PROBLEM DESCRIPTION >> All of the listing below must be repeated word for word. Pictures are the only thing to omit.

SOURCE MATERIAL >>
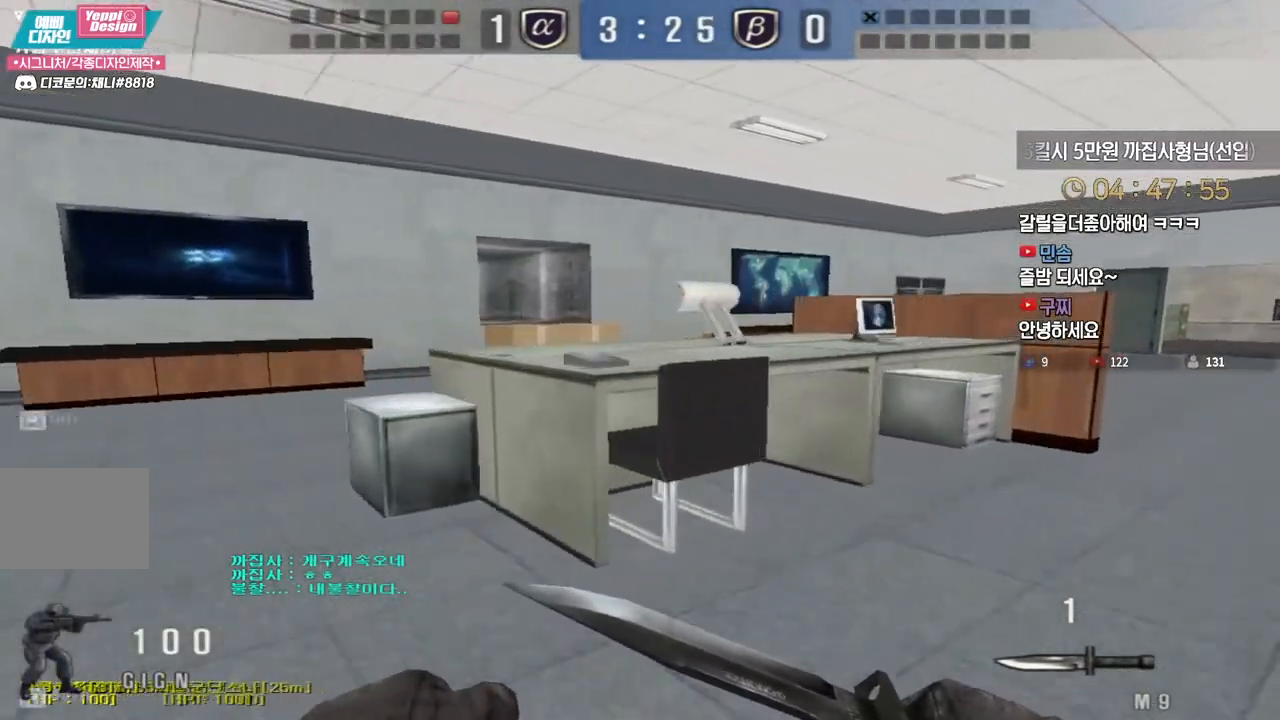
{"keys": ["d", "w"], "events": []}
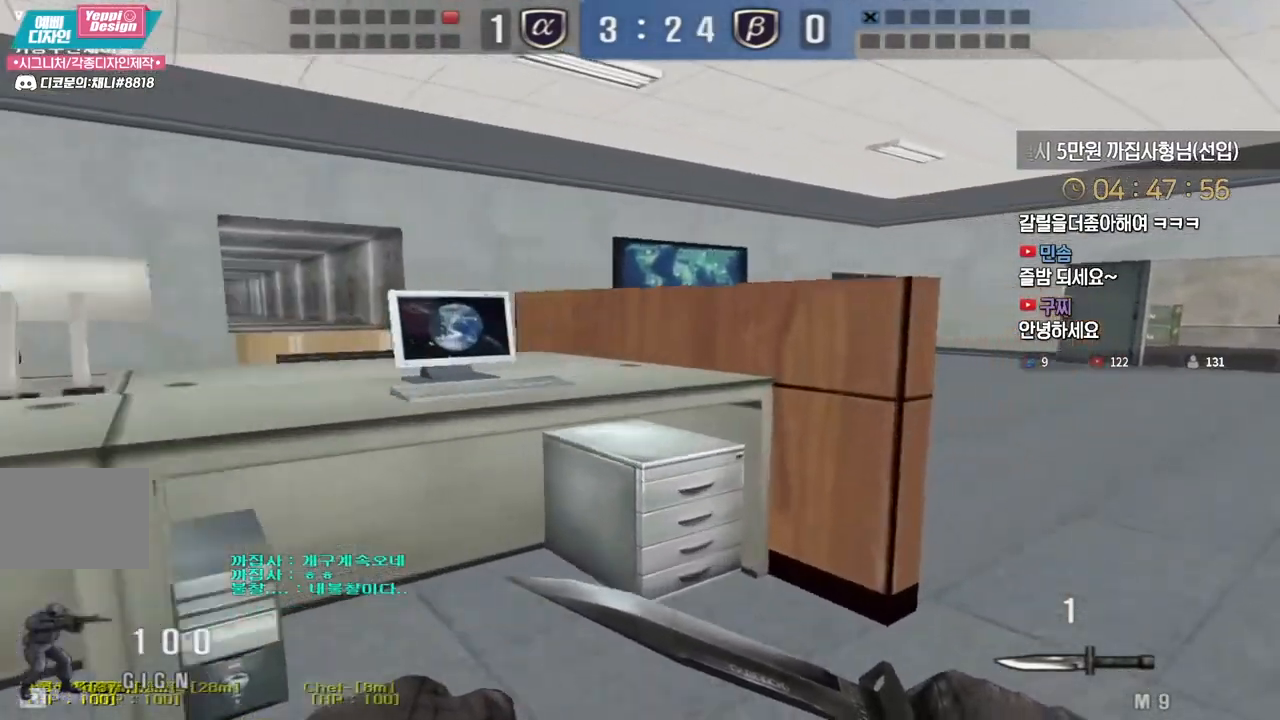
{"keys": ["d", "w"], "events": []}
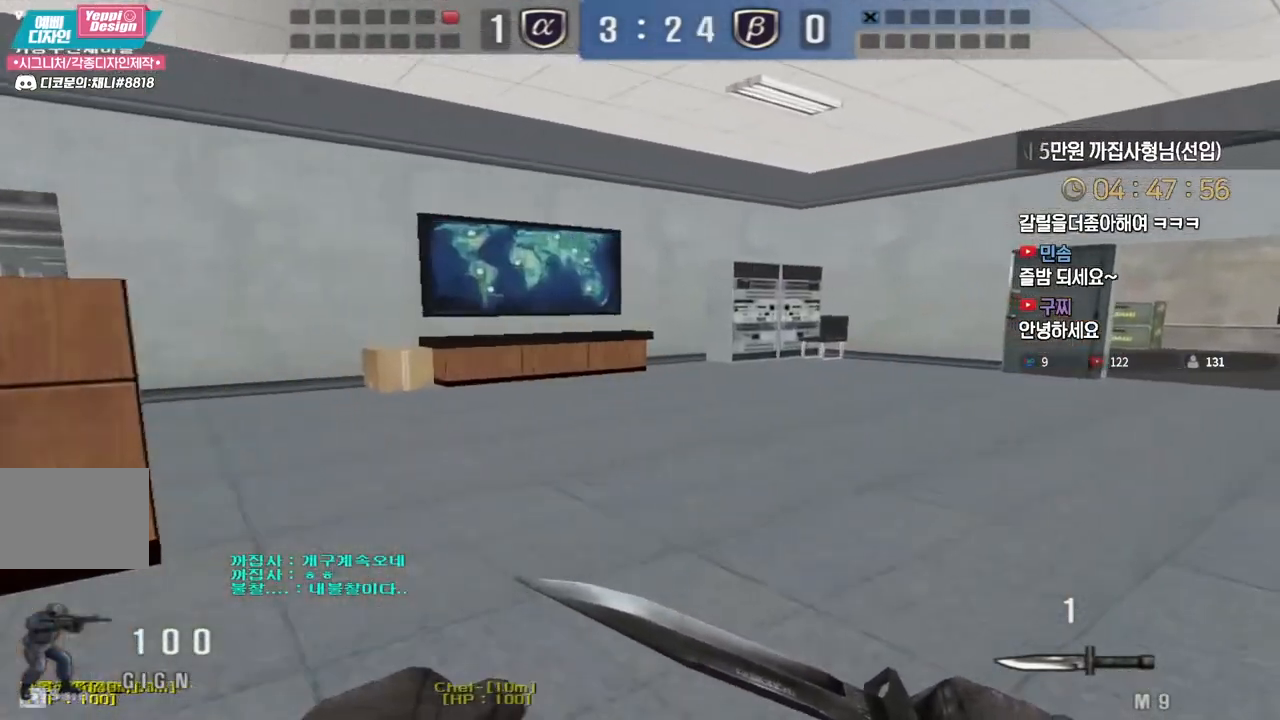
{"keys": ["d", "w"], "events": []}
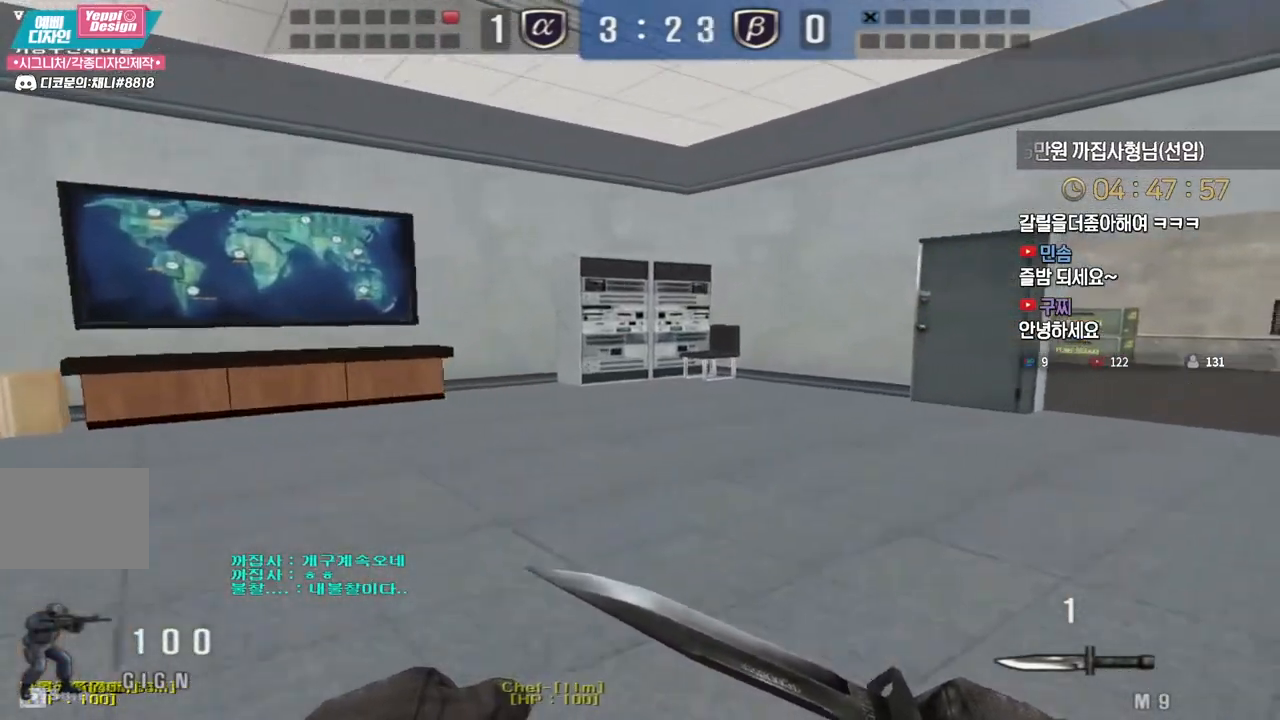
{"keys": ["d", "w"], "events": []}
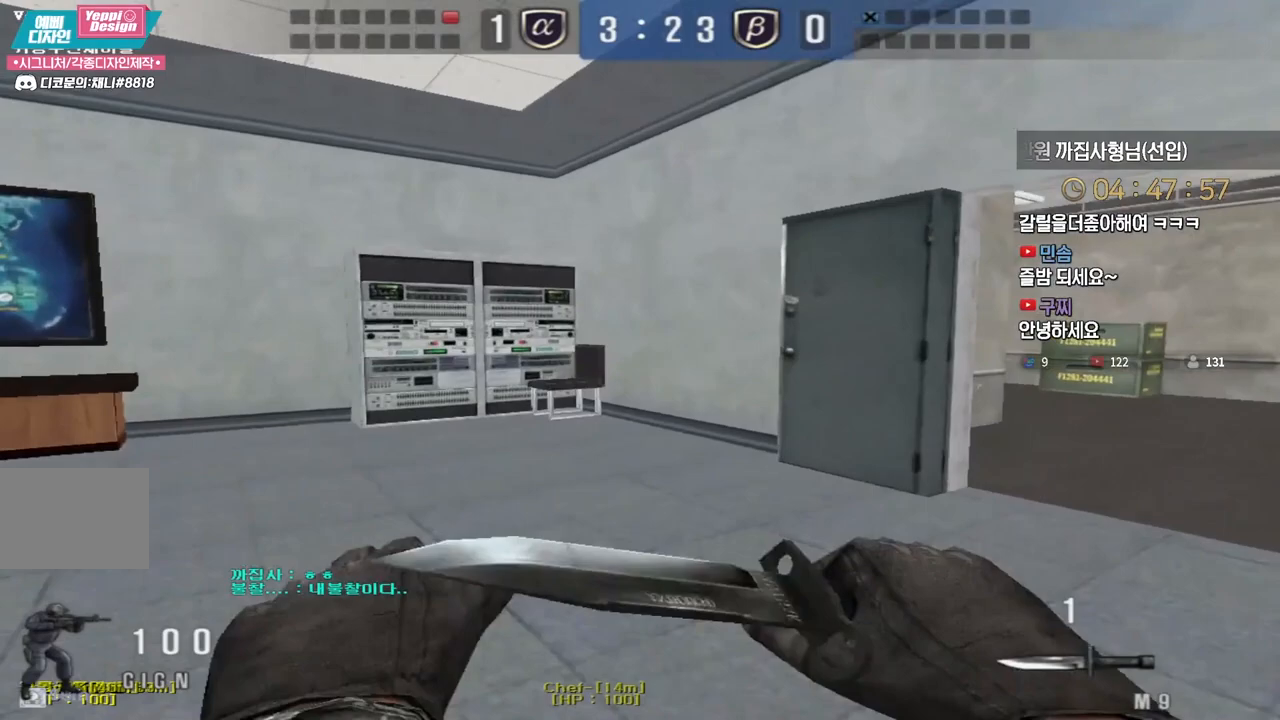
{"keys": ["d", "w"], "events": []}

RESPONSE TO THE TASK >>
{"keys": ["d", "w"], "events": []}
{"keys": ["d", "w"], "events": []}
{"keys": ["d", "w"], "events": []}
{"keys": ["d", "w"], "events": []}
{"keys": ["d", "w"], "events": []}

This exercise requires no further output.